Your assignment: What this exercise requires is a verbatim reproduction of the data below.

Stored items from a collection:
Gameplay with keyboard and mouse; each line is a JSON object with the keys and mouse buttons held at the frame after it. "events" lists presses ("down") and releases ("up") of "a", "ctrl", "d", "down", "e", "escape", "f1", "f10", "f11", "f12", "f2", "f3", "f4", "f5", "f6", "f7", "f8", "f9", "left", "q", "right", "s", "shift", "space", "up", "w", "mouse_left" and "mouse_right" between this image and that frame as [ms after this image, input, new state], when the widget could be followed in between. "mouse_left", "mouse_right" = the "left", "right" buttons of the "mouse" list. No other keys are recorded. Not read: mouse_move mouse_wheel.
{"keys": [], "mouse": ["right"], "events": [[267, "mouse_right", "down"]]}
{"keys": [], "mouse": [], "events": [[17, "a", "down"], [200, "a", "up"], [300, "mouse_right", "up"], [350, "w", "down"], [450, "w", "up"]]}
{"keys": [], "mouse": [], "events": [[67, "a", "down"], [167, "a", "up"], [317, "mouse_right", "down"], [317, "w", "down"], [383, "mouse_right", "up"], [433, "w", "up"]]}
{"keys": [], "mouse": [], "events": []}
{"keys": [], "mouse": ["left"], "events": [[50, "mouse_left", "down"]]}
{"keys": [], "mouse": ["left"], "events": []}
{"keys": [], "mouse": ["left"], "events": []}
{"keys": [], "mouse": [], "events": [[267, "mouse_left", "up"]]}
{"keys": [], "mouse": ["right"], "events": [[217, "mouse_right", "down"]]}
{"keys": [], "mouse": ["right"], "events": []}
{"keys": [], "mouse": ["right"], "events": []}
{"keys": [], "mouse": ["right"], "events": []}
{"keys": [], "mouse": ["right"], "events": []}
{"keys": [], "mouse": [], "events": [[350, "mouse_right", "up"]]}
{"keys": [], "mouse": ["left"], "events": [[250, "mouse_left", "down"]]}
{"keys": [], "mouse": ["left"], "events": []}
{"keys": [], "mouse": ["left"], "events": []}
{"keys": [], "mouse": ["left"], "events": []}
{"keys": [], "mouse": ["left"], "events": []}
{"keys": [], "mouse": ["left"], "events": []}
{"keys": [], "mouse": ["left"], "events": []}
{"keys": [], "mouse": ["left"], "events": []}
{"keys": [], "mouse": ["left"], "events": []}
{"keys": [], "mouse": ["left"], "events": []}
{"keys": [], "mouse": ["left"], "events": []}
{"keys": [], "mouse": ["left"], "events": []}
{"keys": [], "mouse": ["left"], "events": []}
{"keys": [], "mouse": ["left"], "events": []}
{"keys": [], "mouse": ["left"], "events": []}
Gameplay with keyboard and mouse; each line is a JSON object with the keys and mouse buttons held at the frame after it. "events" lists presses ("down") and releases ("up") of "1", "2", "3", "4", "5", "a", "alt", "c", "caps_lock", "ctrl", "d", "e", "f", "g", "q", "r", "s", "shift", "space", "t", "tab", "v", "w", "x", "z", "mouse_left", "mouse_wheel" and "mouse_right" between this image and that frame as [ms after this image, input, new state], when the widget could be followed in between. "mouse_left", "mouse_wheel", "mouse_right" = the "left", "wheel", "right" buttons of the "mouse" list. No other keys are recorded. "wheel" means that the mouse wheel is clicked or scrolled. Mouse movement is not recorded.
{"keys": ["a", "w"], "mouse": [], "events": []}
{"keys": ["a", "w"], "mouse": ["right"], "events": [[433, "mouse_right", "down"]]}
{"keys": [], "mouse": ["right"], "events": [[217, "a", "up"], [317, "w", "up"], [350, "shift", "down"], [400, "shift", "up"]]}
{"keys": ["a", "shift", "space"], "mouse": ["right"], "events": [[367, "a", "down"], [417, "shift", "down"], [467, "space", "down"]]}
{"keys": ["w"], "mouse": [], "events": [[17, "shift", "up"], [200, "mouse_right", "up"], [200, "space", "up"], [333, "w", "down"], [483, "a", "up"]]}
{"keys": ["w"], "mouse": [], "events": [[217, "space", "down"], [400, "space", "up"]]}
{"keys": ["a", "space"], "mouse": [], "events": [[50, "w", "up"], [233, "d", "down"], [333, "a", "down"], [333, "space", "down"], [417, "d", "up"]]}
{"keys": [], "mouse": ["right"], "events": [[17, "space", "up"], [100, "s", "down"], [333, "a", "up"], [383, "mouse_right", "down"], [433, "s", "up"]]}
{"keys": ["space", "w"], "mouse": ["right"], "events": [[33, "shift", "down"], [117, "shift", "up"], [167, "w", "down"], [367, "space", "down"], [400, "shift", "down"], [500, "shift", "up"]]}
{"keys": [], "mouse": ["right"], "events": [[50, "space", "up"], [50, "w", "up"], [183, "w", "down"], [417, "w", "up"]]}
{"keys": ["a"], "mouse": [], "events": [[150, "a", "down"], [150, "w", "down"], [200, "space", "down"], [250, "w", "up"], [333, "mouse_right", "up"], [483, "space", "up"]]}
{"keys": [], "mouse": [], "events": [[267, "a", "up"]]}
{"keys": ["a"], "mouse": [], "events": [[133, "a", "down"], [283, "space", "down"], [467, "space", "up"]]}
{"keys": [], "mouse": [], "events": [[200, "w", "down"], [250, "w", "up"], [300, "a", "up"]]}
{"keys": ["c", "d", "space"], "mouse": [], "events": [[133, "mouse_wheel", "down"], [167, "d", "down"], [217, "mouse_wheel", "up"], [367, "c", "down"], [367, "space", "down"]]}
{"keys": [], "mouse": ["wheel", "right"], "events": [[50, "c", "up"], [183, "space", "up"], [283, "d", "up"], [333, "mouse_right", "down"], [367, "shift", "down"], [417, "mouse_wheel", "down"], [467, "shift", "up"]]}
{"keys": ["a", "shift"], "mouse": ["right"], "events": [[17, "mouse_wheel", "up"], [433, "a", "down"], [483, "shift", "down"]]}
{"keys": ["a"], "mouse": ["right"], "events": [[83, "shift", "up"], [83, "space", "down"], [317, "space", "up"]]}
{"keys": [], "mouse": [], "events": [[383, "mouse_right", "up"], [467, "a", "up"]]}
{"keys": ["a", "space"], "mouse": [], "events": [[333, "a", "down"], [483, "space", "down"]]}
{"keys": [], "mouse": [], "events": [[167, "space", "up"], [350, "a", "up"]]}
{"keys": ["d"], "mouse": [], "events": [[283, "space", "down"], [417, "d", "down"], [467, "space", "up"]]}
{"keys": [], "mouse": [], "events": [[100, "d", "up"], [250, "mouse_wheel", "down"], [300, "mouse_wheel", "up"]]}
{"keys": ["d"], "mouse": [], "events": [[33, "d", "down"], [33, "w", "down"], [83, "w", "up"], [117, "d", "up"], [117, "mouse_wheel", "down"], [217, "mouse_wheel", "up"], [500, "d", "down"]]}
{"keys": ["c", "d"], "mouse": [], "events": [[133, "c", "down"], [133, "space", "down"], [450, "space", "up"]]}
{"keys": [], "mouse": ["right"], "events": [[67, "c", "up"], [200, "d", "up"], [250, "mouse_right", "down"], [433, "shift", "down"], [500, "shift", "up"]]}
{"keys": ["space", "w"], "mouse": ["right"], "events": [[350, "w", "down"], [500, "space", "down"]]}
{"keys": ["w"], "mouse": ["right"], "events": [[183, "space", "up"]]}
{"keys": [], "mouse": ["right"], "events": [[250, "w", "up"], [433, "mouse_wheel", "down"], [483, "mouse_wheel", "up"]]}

Written solution:
Gameplay with keyboard and mouse; each line is a JSON object with the keys and mouse buttons held at the frame after it. "events" lists presses ("down") and releases ("up") of "a", "ctrl", "d", "down", "e", "escape", "f1", "f10", "f11", "f12", "f2", "f3", "f4", "f5", "f6", "f7", "f8", "f9", "left", "q", "right", "s", "shift", "space", "up", "w", "mouse_left" and "mouse_right" between this image and that frame as [ms after this image, input, new state], when the widget could be followed in between. "mouse_left", "mouse_right" = the "left", "right" buttons of the "mouse" list. No other keys are recorded. Not read: mouse_move mouse_wheel.
{"keys": [], "mouse": ["right"], "events": [[267, "mouse_right", "down"]]}
{"keys": [], "mouse": [], "events": [[17, "a", "down"], [200, "a", "up"], [300, "mouse_right", "up"], [350, "w", "down"], [450, "w", "up"]]}
{"keys": [], "mouse": [], "events": [[67, "a", "down"], [167, "a", "up"], [317, "mouse_right", "down"], [317, "w", "down"], [383, "mouse_right", "up"], [433, "w", "up"]]}
{"keys": [], "mouse": [], "events": []}
{"keys": [], "mouse": ["left"], "events": [[50, "mouse_left", "down"]]}
{"keys": [], "mouse": ["left"], "events": []}
{"keys": [], "mouse": ["left"], "events": []}
{"keys": [], "mouse": [], "events": [[267, "mouse_left", "up"]]}
{"keys": [], "mouse": ["right"], "events": [[217, "mouse_right", "down"]]}
{"keys": [], "mouse": ["right"], "events": []}
{"keys": [], "mouse": ["right"], "events": []}
{"keys": [], "mouse": ["right"], "events": []}
{"keys": [], "mouse": ["right"], "events": []}
{"keys": [], "mouse": [], "events": [[350, "mouse_right", "up"]]}
{"keys": [], "mouse": ["left"], "events": [[250, "mouse_left", "down"]]}
{"keys": [], "mouse": ["left"], "events": []}
{"keys": [], "mouse": ["left"], "events": []}
{"keys": [], "mouse": ["left"], "events": []}
{"keys": [], "mouse": ["left"], "events": []}
{"keys": [], "mouse": ["left"], "events": []}
{"keys": [], "mouse": ["left"], "events": []}
{"keys": [], "mouse": ["left"], "events": []}
{"keys": [], "mouse": ["left"], "events": []}
{"keys": [], "mouse": ["left"], "events": []}
{"keys": [], "mouse": ["left"], "events": []}
{"keys": [], "mouse": ["left"], "events": []}
{"keys": [], "mouse": ["left"], "events": []}
{"keys": [], "mouse": ["left"], "events": []}
{"keys": [], "mouse": ["left"], "events": []}
Gameplay with keyboard and mouse; each line is a JSON object with the keys and mouse buttons held at the frame after it. "events" lists presses ("down") and releases ("up") of "1", "2", "3", "4", "5", "a", "alt", "c", "caps_lock", "ctrl", "d", "e", "f", "g", "q", "r", "s", "shift", "space", "t", "tab", "v", "w", "x", "z", "mouse_left", "mouse_wheel" and "mouse_right" between this image and that frame as [ms after this image, input, new state], when the widget could be followed in between. "mouse_left", "mouse_wheel", "mouse_right" = the "left", "wheel", "right" buttons of the "mouse" list. No other keys are recorded. "wheel" means that the mouse wheel is clicked or scrolled. Mouse movement is not recorded.
{"keys": ["a", "w"], "mouse": [], "events": []}
{"keys": ["a", "w"], "mouse": ["right"], "events": [[433, "mouse_right", "down"]]}
{"keys": [], "mouse": ["right"], "events": [[217, "a", "up"], [317, "w", "up"], [350, "shift", "down"], [400, "shift", "up"]]}
{"keys": ["a", "shift", "space"], "mouse": ["right"], "events": [[367, "a", "down"], [417, "shift", "down"], [467, "space", "down"]]}
{"keys": ["w"], "mouse": [], "events": [[17, "shift", "up"], [200, "mouse_right", "up"], [200, "space", "up"], [333, "w", "down"], [483, "a", "up"]]}
{"keys": ["w"], "mouse": [], "events": [[217, "space", "down"], [400, "space", "up"]]}
{"keys": ["a", "space"], "mouse": [], "events": [[50, "w", "up"], [233, "d", "down"], [333, "a", "down"], [333, "space", "down"], [417, "d", "up"]]}
{"keys": [], "mouse": ["right"], "events": [[17, "space", "up"], [100, "s", "down"], [333, "a", "up"], [383, "mouse_right", "down"], [433, "s", "up"]]}
{"keys": ["space", "w"], "mouse": ["right"], "events": [[33, "shift", "down"], [117, "shift", "up"], [167, "w", "down"], [367, "space", "down"], [400, "shift", "down"], [500, "shift", "up"]]}
{"keys": [], "mouse": ["right"], "events": [[50, "space", "up"], [50, "w", "up"], [183, "w", "down"], [417, "w", "up"]]}
{"keys": ["a"], "mouse": [], "events": [[150, "a", "down"], [150, "w", "down"], [200, "space", "down"], [250, "w", "up"], [333, "mouse_right", "up"], [483, "space", "up"]]}
{"keys": [], "mouse": [], "events": [[267, "a", "up"]]}
{"keys": ["a"], "mouse": [], "events": [[133, "a", "down"], [283, "space", "down"], [467, "space", "up"]]}
{"keys": [], "mouse": [], "events": [[200, "w", "down"], [250, "w", "up"], [300, "a", "up"]]}
{"keys": ["c", "d", "space"], "mouse": [], "events": [[133, "mouse_wheel", "down"], [167, "d", "down"], [217, "mouse_wheel", "up"], [367, "c", "down"], [367, "space", "down"]]}
{"keys": [], "mouse": ["wheel", "right"], "events": [[50, "c", "up"], [183, "space", "up"], [283, "d", "up"], [333, "mouse_right", "down"], [367, "shift", "down"], [417, "mouse_wheel", "down"], [467, "shift", "up"]]}
{"keys": ["a", "shift"], "mouse": ["right"], "events": [[17, "mouse_wheel", "up"], [433, "a", "down"], [483, "shift", "down"]]}
{"keys": ["a"], "mouse": ["right"], "events": [[83, "shift", "up"], [83, "space", "down"], [317, "space", "up"]]}
{"keys": [], "mouse": [], "events": [[383, "mouse_right", "up"], [467, "a", "up"]]}
{"keys": ["a", "space"], "mouse": [], "events": [[333, "a", "down"], [483, "space", "down"]]}
{"keys": [], "mouse": [], "events": [[167, "space", "up"], [350, "a", "up"]]}
{"keys": ["d"], "mouse": [], "events": [[283, "space", "down"], [417, "d", "down"], [467, "space", "up"]]}
{"keys": [], "mouse": [], "events": [[100, "d", "up"], [250, "mouse_wheel", "down"], [300, "mouse_wheel", "up"]]}
{"keys": ["d"], "mouse": [], "events": [[33, "d", "down"], [33, "w", "down"], [83, "w", "up"], [117, "d", "up"], [117, "mouse_wheel", "down"], [217, "mouse_wheel", "up"], [500, "d", "down"]]}
{"keys": ["c", "d"], "mouse": [], "events": [[133, "c", "down"], [133, "space", "down"], [450, "space", "up"]]}
{"keys": [], "mouse": ["right"], "events": [[67, "c", "up"], [200, "d", "up"], [250, "mouse_right", "down"], [433, "shift", "down"], [500, "shift", "up"]]}
{"keys": ["space", "w"], "mouse": ["right"], "events": [[350, "w", "down"], [500, "space", "down"]]}
{"keys": ["w"], "mouse": ["right"], "events": [[183, "space", "up"]]}
{"keys": [], "mouse": ["right"], "events": [[250, "w", "up"], [433, "mouse_wheel", "down"], [483, "mouse_wheel", "up"]]}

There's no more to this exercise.